Wells Fargo's board has hired a prominent New York-based law firm, Shearman & Sterling, to investigate what went wrong. The results of that probe will be made public, according to a source familiar with the investigation. A slew of government probes and private lawsuits have also been launched. If the full story ever emerges, it will likely take years.

One big unanswered question is when the fraudulent sales began. An initial review that the auditing firm PwC conducted for Wells Fargo looked back only as far as 2011. Wells later pledged to extend that review back to 2009. But there are allegations of misconduct as far back as 2005, when Kovacevich was still CEO.

Another key question is how many Wells employees were fired because they failed to meet their sales quotas.

The company hasn't said. But Jonathan Delshad, an attorney who brought a class action against Wells on behalf of former employees, said that more than 600 people have asked to be part of the case, alleging that they were either fired or suffered another adverse employment action after failing to meet their numbers.

Wells Fargo told American Banker that if any former employee has concerns about their termination, the company wants to hear from them. Wells said that it has created a dedicated human resources team for eligible former employees who want to rejoin the company.

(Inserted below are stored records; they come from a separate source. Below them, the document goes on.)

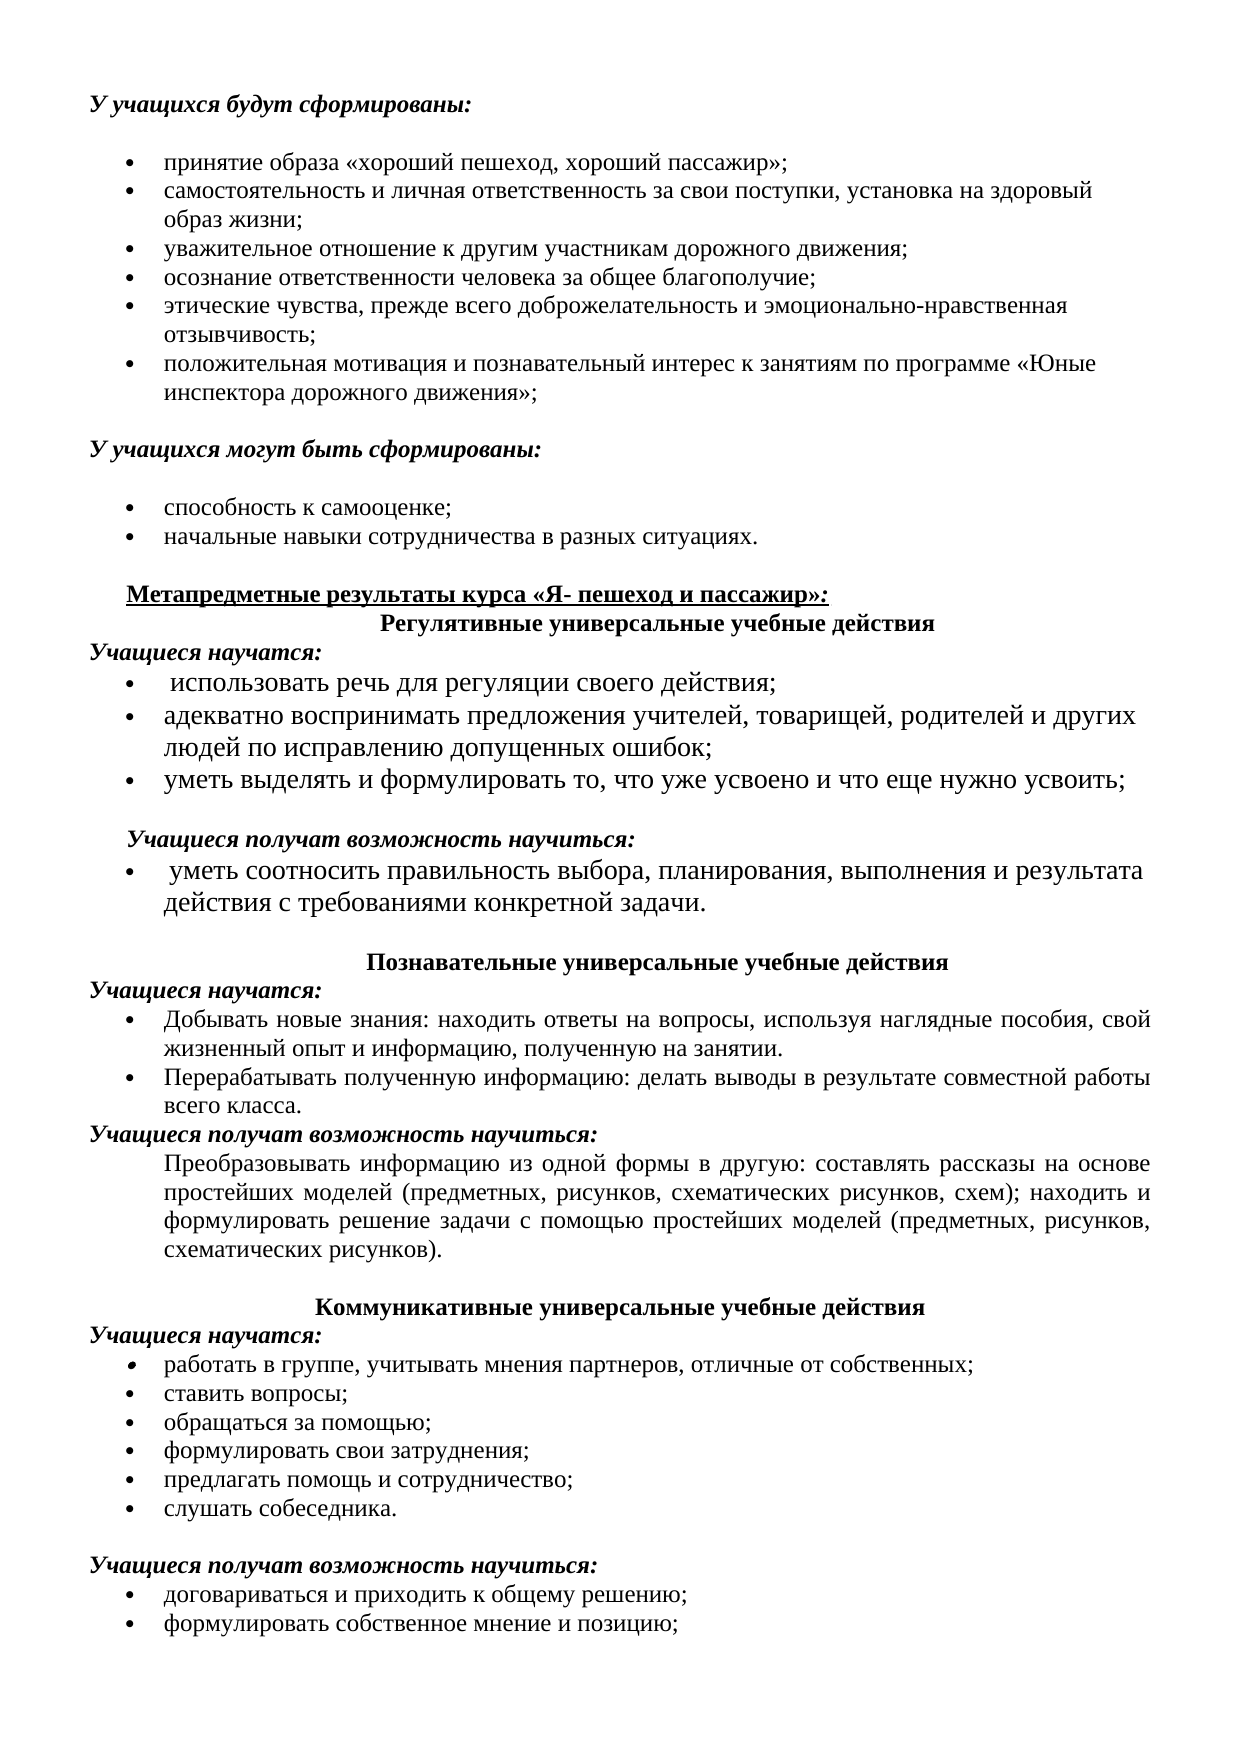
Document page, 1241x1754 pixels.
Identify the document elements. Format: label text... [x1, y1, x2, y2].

list способность к самооценке; [126, 492, 1152, 521]
list Добывать новые знания: находить ответы на вопросы, используя наглядные пособия, свой жизненный опыт и информацию, полученную на занятии. [126, 1004, 1152, 1062]
list уважительное отношение к другим участникам дорожного движения; [126, 233, 1152, 262]
text У учащихся могут быть сформированы: [89, 434, 1152, 463]
text Учащиеся научатся: [89, 1321, 1152, 1349]
list работать в группе, учитывать мнения партнеров, отличные от собственных; [126, 1349, 1152, 1378]
list осознание ответственности человека за общее благополучие; [126, 262, 1152, 290]
list уметь выделять и формулировать то, что уже усвоено и что еще нужно усвоить; [126, 762, 1152, 795]
text Учащиеся получат возможность научиться: [89, 1119, 1152, 1148]
list формулировать собственное мнение и позицию; [126, 1608, 1152, 1637]
text Познавательные универсальные учебные действия [164, 947, 1152, 976]
list принятие образа «хороший пешеход, хороший пассажир»; [126, 147, 1152, 175]
text Преобразовывать информацию из одной формы в другую: составлять рассказы на основе простейших моделей (предметных, рисунков, схематических рисунков, схем); находить и формулировать решение задачи с помощью простейших моделей (предметных, рисунков, схематических рисунков). [164, 1148, 1152, 1263]
text Метапредметные результаты курса «Я- пешеход и пассажир»: [126, 579, 1152, 608]
text Коммуникативные универсальные учебные действия [89, 1292, 1152, 1321]
list использовать речь для регуляции своего действия; [126, 665, 1152, 698]
list самостоятельность и личная ответственность за свои поступки, установка на здоровый образ жизни; [126, 175, 1152, 233]
text Учащиеся получат возможность научиться: [89, 1551, 1152, 1579]
text Учащиеся научатся: [89, 637, 1152, 665]
text Регулятивные универсальные учебные действия [164, 608, 1152, 637]
list формулировать свои затруднения; [126, 1436, 1152, 1464]
list начальные навыки сотрудничества в разных ситуациях. [126, 521, 1152, 550]
list слушать собеседника. [126, 1493, 1152, 1522]
list положительная мотивация и познавательный интерес к занятиям по программе «Юные инспектора дорожного движения»; [126, 348, 1152, 405]
list уметь соотносить правильность выбора, планирования, выполнения и результата действия с требованиями конкретной задачи. [126, 853, 1152, 918]
list Перерабатывать полученную информацию: делать выводы в результате совместной работы всего класса. [126, 1062, 1152, 1119]
text Учащиеся получат возможность научиться: [126, 824, 1152, 853]
list этические чувства, прежде всего доброжелательность и эмоционально-нравственная отзывчивость; [126, 290, 1152, 348]
list договариваться и приходить к общему решению; [126, 1579, 1152, 1608]
list обращаться за помощью; [126, 1407, 1152, 1436]
list ставить вопросы; [126, 1378, 1152, 1407]
list адекватно воспринимать предложения учителей, товарищей, родителей и других людей по исправлению допущенных ошибок; [126, 698, 1152, 762]
text У учащихся будут сформированы: [89, 89, 1152, 117]
text Учащиеся научатся: [89, 976, 1152, 1004]
list предлагать помощь и сотрудничество; [126, 1464, 1152, 1493]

The company also said: "Wells Fargo works hard to foster a culture that is centered on doing what is right for our customers and exhibiting high ethical standards and integrity, and the vast majority of our team members serve our customers' best interests every day in every interaction. We do not tolerate retaliation against team members who report their concerns."

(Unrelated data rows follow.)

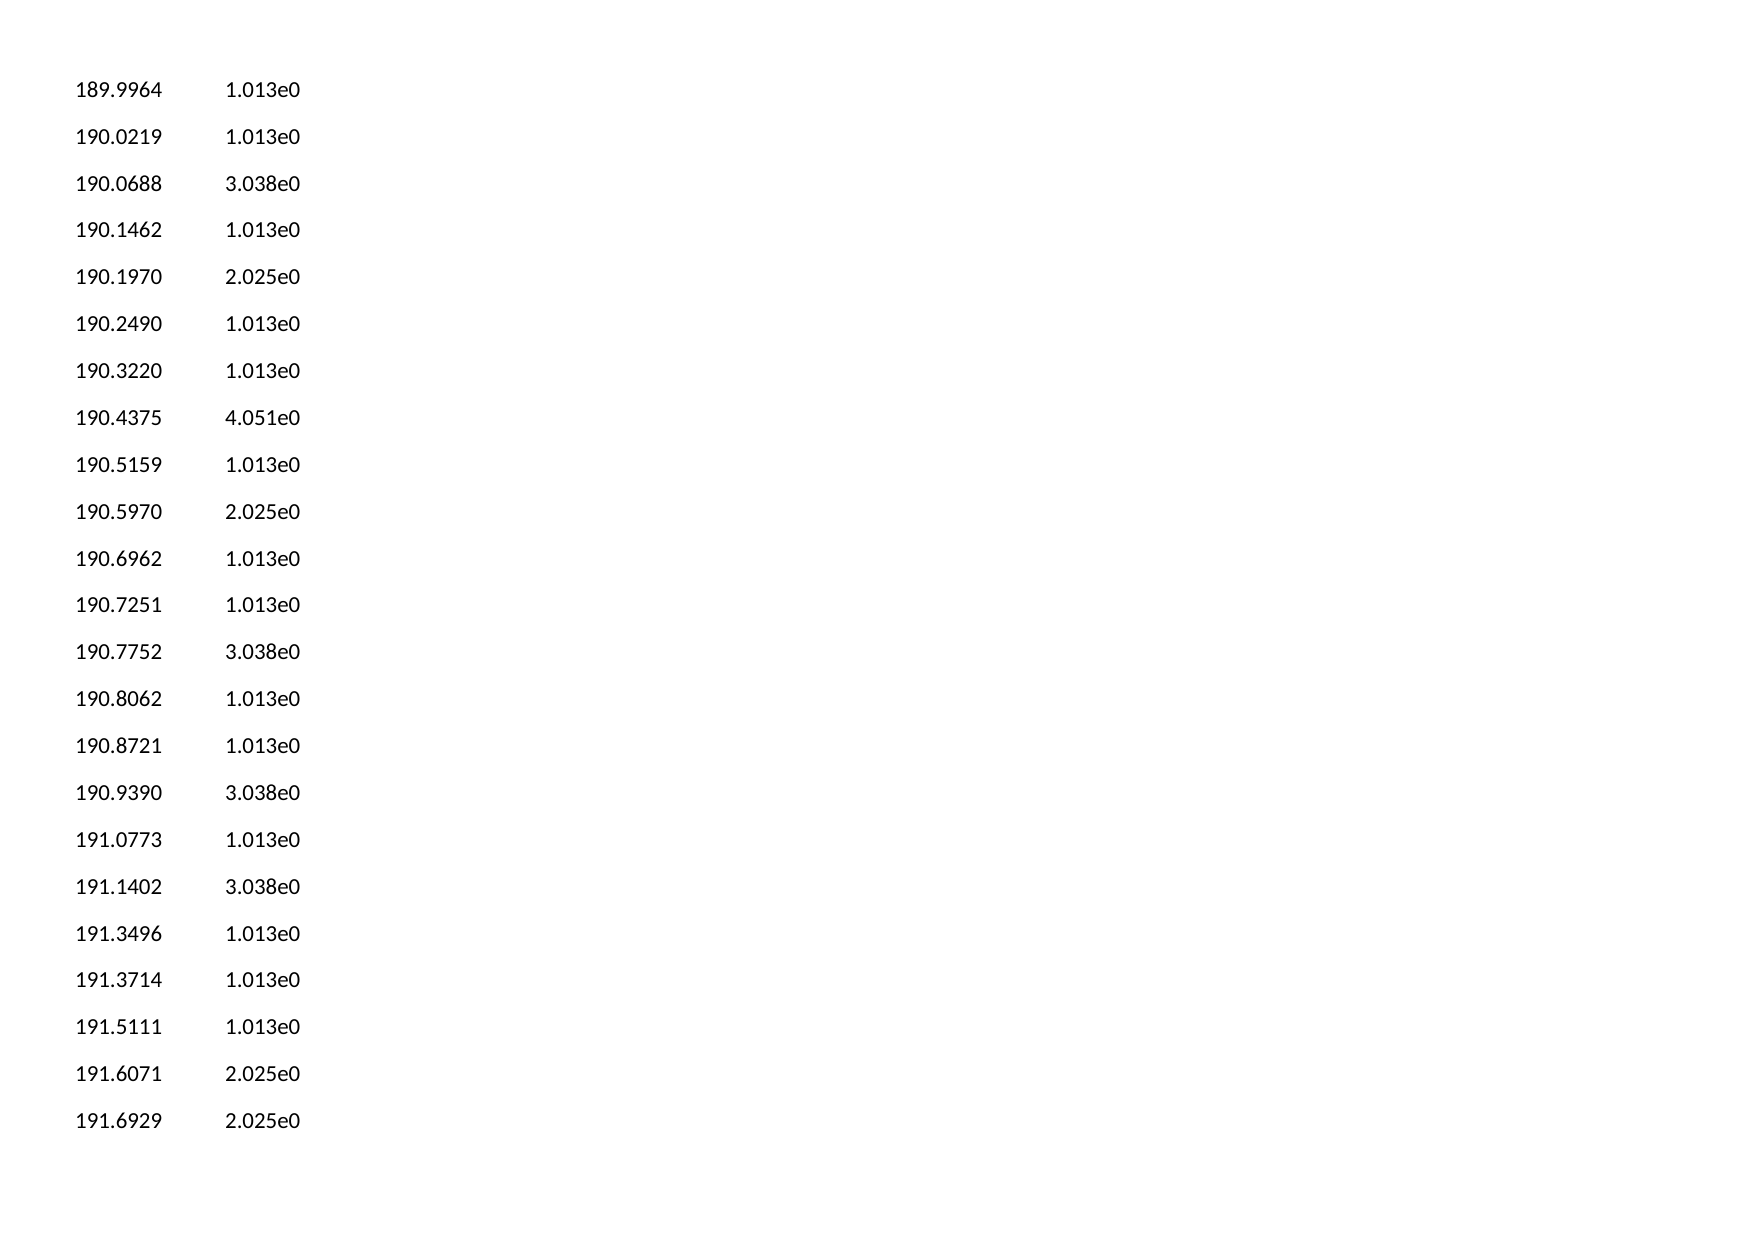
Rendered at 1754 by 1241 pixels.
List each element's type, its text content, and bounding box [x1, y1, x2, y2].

text 190.0219 1.013e0 [75, 122, 1679, 150]
text 190.5970 2.025e0 [75, 497, 1679, 525]
text 191.6071 2.025e0 [75, 1059, 1679, 1087]
text 190.6962 1.013e0 [75, 544, 1679, 572]
text 191.6929 2.025e0 [75, 1106, 1679, 1134]
text 190.1970 2.025e0 [75, 262, 1679, 291]
text 190.1462 1.013e0 [75, 216, 1679, 244]
text 189.9964 1.013e0 [75, 75, 1679, 103]
text 190.8062 1.013e0 [75, 684, 1679, 712]
text 190.4375 4.051e0 [75, 403, 1679, 431]
text 190.3220 1.013e0 [75, 356, 1679, 384]
text 190.7752 3.038e0 [75, 637, 1679, 666]
text 190.7251 1.013e0 [75, 591, 1679, 619]
text 191.3714 1.013e0 [75, 966, 1679, 994]
text 191.1402 3.038e0 [75, 872, 1679, 900]
text 190.8721 1.013e0 [75, 731, 1679, 759]
text 191.3496 1.013e0 [75, 919, 1679, 947]
text 190.5159 1.013e0 [75, 450, 1679, 478]
text 190.9390 3.038e0 [75, 778, 1679, 806]
text 190.0688 3.038e0 [75, 169, 1679, 197]
text 191.0773 1.013e0 [75, 825, 1679, 853]
text 190.2490 1.013e0 [75, 309, 1679, 337]
text 191.5111 1.013e0 [75, 1012, 1679, 1041]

Since Stumpf's departure, the company has been projecting a public tone that is more introspective and apologetic than it did initially. Television ads this fall featured a narrator who said, "Wells Fargo is making changes to make things right."

During a speech to Wells employees in late October, Sloan said: "There are things that need to be fixed within our culture. There are weaknesses within it that we must change."

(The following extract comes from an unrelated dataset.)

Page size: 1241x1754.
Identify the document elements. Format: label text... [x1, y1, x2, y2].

"I think it all begins with understanding where things broke down, and where we failed — as a culture, a company and as leaders. And, honestly, we are still on the journey of figuring all of that out," he added.

Cultural change figures to be slow and difficult in a company that has 269,000 employees, especially since Wells Fargo's cross-sell strategy has such deep roots. Recent allegations that Wells employees also made unauthorized life insurance sales underscore the extent of the challenge.

"Words are easy," said Beck, the industry consultant who found customers dissatisfied with Wells' sales tactics back in 2011. "Actions will tell us actually whether the organization is going to change."